--- Records shown ---

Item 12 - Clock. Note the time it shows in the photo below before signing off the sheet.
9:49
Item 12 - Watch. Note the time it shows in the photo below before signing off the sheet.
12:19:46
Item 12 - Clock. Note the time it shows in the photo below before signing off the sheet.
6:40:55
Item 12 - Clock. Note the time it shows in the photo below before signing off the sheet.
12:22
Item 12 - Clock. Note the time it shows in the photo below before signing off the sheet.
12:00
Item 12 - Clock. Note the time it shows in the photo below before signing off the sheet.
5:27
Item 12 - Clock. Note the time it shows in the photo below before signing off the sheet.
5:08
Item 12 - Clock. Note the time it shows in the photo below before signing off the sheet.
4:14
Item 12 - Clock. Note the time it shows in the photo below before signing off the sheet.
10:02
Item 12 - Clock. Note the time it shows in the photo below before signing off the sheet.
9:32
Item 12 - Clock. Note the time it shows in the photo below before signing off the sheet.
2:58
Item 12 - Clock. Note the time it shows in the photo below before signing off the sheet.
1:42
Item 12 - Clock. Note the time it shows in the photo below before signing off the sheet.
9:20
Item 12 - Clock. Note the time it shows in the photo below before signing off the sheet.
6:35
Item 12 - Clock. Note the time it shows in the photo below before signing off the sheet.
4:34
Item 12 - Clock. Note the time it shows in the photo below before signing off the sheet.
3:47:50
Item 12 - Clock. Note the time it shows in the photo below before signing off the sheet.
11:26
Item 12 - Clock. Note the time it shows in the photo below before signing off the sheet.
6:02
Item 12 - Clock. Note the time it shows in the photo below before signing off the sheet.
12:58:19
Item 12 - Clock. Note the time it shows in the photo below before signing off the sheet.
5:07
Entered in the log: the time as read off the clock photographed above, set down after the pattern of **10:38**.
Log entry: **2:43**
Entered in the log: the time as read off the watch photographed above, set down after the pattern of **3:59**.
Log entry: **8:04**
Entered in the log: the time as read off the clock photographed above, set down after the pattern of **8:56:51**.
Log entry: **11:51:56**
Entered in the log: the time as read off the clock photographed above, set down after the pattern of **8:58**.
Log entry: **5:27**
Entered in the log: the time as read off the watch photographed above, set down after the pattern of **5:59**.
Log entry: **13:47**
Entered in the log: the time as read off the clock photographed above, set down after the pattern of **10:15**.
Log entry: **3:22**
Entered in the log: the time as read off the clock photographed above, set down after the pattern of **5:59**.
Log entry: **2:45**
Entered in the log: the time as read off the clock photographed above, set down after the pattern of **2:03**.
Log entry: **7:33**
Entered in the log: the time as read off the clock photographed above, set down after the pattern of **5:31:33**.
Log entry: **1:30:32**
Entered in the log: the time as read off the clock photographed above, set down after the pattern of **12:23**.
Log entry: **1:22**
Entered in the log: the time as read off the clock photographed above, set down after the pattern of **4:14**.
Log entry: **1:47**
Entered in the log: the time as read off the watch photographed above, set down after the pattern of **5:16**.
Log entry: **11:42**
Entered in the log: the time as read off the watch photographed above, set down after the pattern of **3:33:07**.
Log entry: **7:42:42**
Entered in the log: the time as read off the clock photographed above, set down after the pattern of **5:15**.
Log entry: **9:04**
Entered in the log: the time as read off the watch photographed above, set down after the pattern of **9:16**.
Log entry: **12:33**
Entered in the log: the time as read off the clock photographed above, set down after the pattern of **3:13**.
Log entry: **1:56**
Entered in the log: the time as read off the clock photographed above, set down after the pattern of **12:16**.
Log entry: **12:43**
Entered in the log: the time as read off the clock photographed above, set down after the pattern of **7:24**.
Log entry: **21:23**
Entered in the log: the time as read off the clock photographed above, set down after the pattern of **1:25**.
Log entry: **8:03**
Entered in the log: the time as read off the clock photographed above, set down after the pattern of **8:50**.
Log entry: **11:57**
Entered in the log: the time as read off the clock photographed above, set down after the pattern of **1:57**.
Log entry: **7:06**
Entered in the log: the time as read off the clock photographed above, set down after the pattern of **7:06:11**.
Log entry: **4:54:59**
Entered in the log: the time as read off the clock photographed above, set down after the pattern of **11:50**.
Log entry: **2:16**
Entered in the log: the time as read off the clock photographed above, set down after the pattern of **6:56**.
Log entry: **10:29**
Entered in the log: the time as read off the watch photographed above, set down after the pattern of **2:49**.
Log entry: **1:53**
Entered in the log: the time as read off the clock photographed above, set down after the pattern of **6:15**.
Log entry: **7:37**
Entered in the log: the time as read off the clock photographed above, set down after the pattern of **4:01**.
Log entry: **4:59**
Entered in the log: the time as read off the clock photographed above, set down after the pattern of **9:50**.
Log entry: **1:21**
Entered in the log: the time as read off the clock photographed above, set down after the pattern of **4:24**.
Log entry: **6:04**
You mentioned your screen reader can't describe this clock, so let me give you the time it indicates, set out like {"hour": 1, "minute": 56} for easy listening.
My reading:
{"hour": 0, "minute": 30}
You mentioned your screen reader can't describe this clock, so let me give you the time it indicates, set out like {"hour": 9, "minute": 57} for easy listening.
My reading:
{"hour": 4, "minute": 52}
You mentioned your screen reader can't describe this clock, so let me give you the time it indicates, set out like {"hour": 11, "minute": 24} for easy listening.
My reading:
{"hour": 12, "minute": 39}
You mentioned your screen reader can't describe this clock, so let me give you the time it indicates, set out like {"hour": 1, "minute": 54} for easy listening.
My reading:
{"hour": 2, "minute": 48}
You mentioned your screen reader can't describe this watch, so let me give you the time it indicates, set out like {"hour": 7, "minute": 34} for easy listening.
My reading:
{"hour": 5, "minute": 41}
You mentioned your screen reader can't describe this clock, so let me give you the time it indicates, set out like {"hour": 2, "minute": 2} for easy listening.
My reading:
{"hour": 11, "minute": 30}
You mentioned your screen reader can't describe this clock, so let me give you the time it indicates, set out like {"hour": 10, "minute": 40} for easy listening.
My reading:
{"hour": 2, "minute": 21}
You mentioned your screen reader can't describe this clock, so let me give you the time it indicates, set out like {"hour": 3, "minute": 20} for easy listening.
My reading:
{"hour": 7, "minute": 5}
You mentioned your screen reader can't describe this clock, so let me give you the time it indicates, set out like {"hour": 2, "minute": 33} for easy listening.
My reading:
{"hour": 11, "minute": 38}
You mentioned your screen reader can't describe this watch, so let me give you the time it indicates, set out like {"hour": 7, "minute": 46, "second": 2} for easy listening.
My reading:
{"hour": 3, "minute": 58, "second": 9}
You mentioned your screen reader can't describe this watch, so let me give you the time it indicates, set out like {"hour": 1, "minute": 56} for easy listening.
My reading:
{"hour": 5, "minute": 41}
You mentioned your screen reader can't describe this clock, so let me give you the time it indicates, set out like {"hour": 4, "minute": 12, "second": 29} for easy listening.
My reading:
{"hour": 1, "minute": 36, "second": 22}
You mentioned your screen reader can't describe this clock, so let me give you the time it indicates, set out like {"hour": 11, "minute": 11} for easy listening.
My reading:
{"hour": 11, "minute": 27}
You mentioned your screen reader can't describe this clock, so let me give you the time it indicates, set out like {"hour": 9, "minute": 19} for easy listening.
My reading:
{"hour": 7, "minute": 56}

---

Objective: Please give every one of the records above as a numbered list, leaving out any blank lines.

Task output:
1. Item 12 - Clock. Note the time it shows in the photo below before signing off the sheet.
2. 9:49
3. Item 12 - Watch. Note the time it shows in the photo below before signing off the sheet.
4. 12:19:46
5. Item 12 - Clock. Note the time it shows in the photo below before signing off the sheet.
6. 6:40:55
7. Item 12 - Clock. Note the time it shows in the photo below before signing off the sheet.
8. 12:22
9. Item 12 - Clock. Note the time it shows in the photo below before signing off the sheet.
10. 12:00
11. Item 12 - Clock. Note the time it shows in the photo below before signing off the sheet.
12. 5:27
13. Item 12 - Clock. Note the time it shows in the photo below before signing off the sheet.
14. 5:08
15. Item 12 - Clock. Note the time it shows in the photo below before signing off the sheet.
16. 4:14
17. Item 12 - Clock. Note the time it shows in the photo below before signing off the sheet.
18. 10:02
19. Item 12 - Clock. Note the time it shows in the photo below before signing off the sheet.
20. 9:32
21. Item 12 - Clock. Note the time it shows in the photo below before signing off the sheet.
22. 2:58
23. Item 12 - Clock. Note the time it shows in the photo below before signing off the sheet.
24. 1:42
25. Item 12 - Clock. Note the time it shows in the photo below before signing off the sheet.
26. 9:20
27. Item 12 - Clock. Note the time it shows in the photo below before signing off the sheet.
28. 6:35
29. Item 12 - Clock. Note the time it shows in the photo below before signing off the sheet.
30. 4:34
31. Item 12 - Clock. Note the time it shows in the photo below before signing off the sheet.
32. 3:47:50
33. Item 12 - Clock. Note the time it shows in the photo below before signing off the sheet.
34. 11:26
35. Item 12 - Clock. Note the time it shows in the photo below before signing off the sheet.
36. 6:02
37. Item 12 - Clock. Note the time it shows in the photo below before signing off the sheet.
38. 12:58:19
39. Item 12 - Clock. Note the time it shows in the photo below before signing off the sheet.
40. 5:07
41. Entered in the log: the time as read off the clock photographed above, set down after the pattern of **10:38**.
42. Log entry: **2:43**
43. Entered in the log: the time as read off the watch photographed above, set down after the pattern of **3:59**.
44. Log entry: **8:04**
45. Entered in the log: the time as read off the clock photographed above, set down after the pattern of **8:56:51**.
46. Log entry: **11:51:56**
47. Entered in the log: the time as read off the clock photographed above, set down after the pattern of **8:58**.
48. Log entry: **5:27**
49. Entered in the log: the time as read off the watch photographed above, set down after the pattern of **5:59**.
50. Log entry: **13:47**
51. Entered in the log: the time as read off the clock photographed above, set down after the pattern of **10:15**.
52. Log entry: **3:22**
53. Entered in the log: the time as read off the clock photographed above, set down after the pattern of **5:59**.
54. Log entry: **2:45**
55. Entered in the log: the time as read off the clock photographed above, set down after the pattern of **2:03**.
56. Log entry: **7:33**
57. Entered in the log: the time as read off the clock photographed above, set down after the pattern of **5:31:33**.
58. Log entry: **1:30:32**
59. Entered in the log: the time as read off the clock photographed above, set down after the pattern of **12:23**.
60. Log entry: **1:22**
61. Entered in the log: the time as read off the clock photographed above, set down after the pattern of **4:14**.
62. Log entry: **1:47**
63. Entered in the log: the time as read off the watch photographed above, set down after the pattern of **5:16**.
64. Log entry: **11:42**
65. Entered in the log: the time as read off the watch photographed above, set down after the pattern of **3:33:07**.
66. Log entry: **7:42:42**
67. Entered in the log: the time as read off the clock photographed above, set down after the pattern of **5:15**.
68. Log entry: **9:04**
69. Entered in the log: the time as read off the watch photographed above, set down after the pattern of **9:16**.
70. Log entry: **12:33**
71. Entered in the log: the time as read off the clock photographed above, set down after the pattern of **3:13**.
72. Log entry: **1:56**
73. Entered in the log: the time as read off the clock photographed above, set down after the pattern of **12:16**.
74. Log entry: **12:43**
75. Entered in the log: the time as read off the clock photographed above, set down after the pattern of **7:24**.
76. Log entry: **21:23**
77. Entered in the log: the time as read off the clock photographed above, set down after the pattern of **1:25**.
78. Log entry: **8:03**
79. Entered in the log: the time as read off the clock photographed above, set down after the pattern of **8:50**.
80. Log entry: **11:57**
81. Entered in the log: the time as read off the clock photographed above, set down after the pattern of **1:57**.
82. Log entry: **7:06**
83. Entered in the log: the time as read off the clock photographed above, set down after the pattern of **7:06:11**.
84. Log entry: **4:54:59**
85. Entered in the log: the time as read off the clock photographed above, set down after the pattern of **11:50**.
86. Log entry: **2:16**
87. Entered in the log: the time as read off the clock photographed above, set down after the pattern of **6:56**.
88. Log entry: **10:29**
89. Entered in the log: the time as read off the watch photographed above, set down after the pattern of **2:49**.
90. Log entry: **1:53**
91. Entered in the log: the time as read off the clock photographed above, set down after the pattern of **6:15**.
92. Log entry: **7:37**
93. Entered in the log: the time as read off the clock photographed above, set down after the pattern of **4:01**.
94. Log entry: **4:59**
95. Entered in the log: the time as read off the clock photographed above, set down after the pattern of **9:50**.
96. Log entry: **1:21**
97. Entered in the log: the time as read off the clock photographed above, set down after the pattern of **4:24**.
98. Log entry: **6:04**
99. You mentioned your screen reader can't describe this clock, so let me give you the time it indicates, set out like {"hour": 1, "minute": 56} for easy listening.
100. My reading:
101. {"hour": 0, "minute": 30}
102. You mentioned your screen reader can't describe this clock, so let me give you the time it indicates, set out like {"hour": 9, "minute": 57} for easy listening.
103. My reading:
104. {"hour": 4, "minute": 52}
105. You mentioned your screen reader can't describe this clock, so let me give you the time it indicates, set out like {"hour": 11, "minute": 24} for easy listening.
106. My reading:
107. {"hour": 12, "minute": 39}
108. You mentioned your screen reader can't describe this clock, so let me give you the time it indicates, set out like {"hour": 1, "minute": 54} for easy listening.
109. My reading:
110. {"hour": 2, "minute": 48}
111. You mentioned your screen reader can't describe this watch, so let me give you the time it indicates, set out like {"hour": 7, "minute": 34} for easy listening.
112. My reading:
113. {"hour": 5, "minute": 41}
114. You mentioned your screen reader can't describe this clock, so let me give you the time it indicates, set out like {"hour": 2, "minute": 2} for easy listening.
115. My reading:
116. {"hour": 11, "minute": 30}
117. You mentioned your screen reader can't describe this clock, so let me give you the time it indicates, set out like {"hour": 10, "minute": 40} for easy listening.
118. My reading:
119. {"hour": 2, "minute": 21}
120. You mentioned your screen reader can't describe this clock, so let me give you the time it indicates, set out like {"hour": 3, "minute": 20} for easy listening.
121. My reading:
122. {"hour": 7, "minute": 5}
123. You mentioned your screen reader can't describe this clock, so let me give you the time it indicates, set out like {"hour": 2, "minute": 33} for easy listening.
124. My reading:
125. {"hour": 11, "minute": 38}
126. You mentioned your screen reader can't describe this watch, so let me give you the time it indicates, set out like {"hour": 7, "minute": 46, "second": 2} for easy listening.
127. My reading:
128. {"hour": 3, "minute": 58, "second": 9}
129. You mentioned your screen reader can't describe this watch, so let me give you the time it indicates, set out like {"hour": 1, "minute": 56} for easy listening.
130. My reading:
131. {"hour": 5, "minute": 41}
132. You mentioned your screen reader can't describe this clock, so let me give you the time it indicates, set out like {"hour": 4, "minute": 12, "second": 29} for easy listening.
133. My reading:
134. {"hour": 1, "minute": 36, "second": 22}
135. You mentioned your screen reader can't describe this clock, so let me give you the time it indicates, set out like {"hour": 11, "minute": 11} for easy listening.
136. My reading:
137. {"hour": 11, "minute": 27}
138. You mentioned your screen reader can't describe this clock, so let me give you the time it indicates, set out like {"hour": 9, "minute": 19} for easy listening.
139. My reading:
140. {"hour": 7, "minute": 56}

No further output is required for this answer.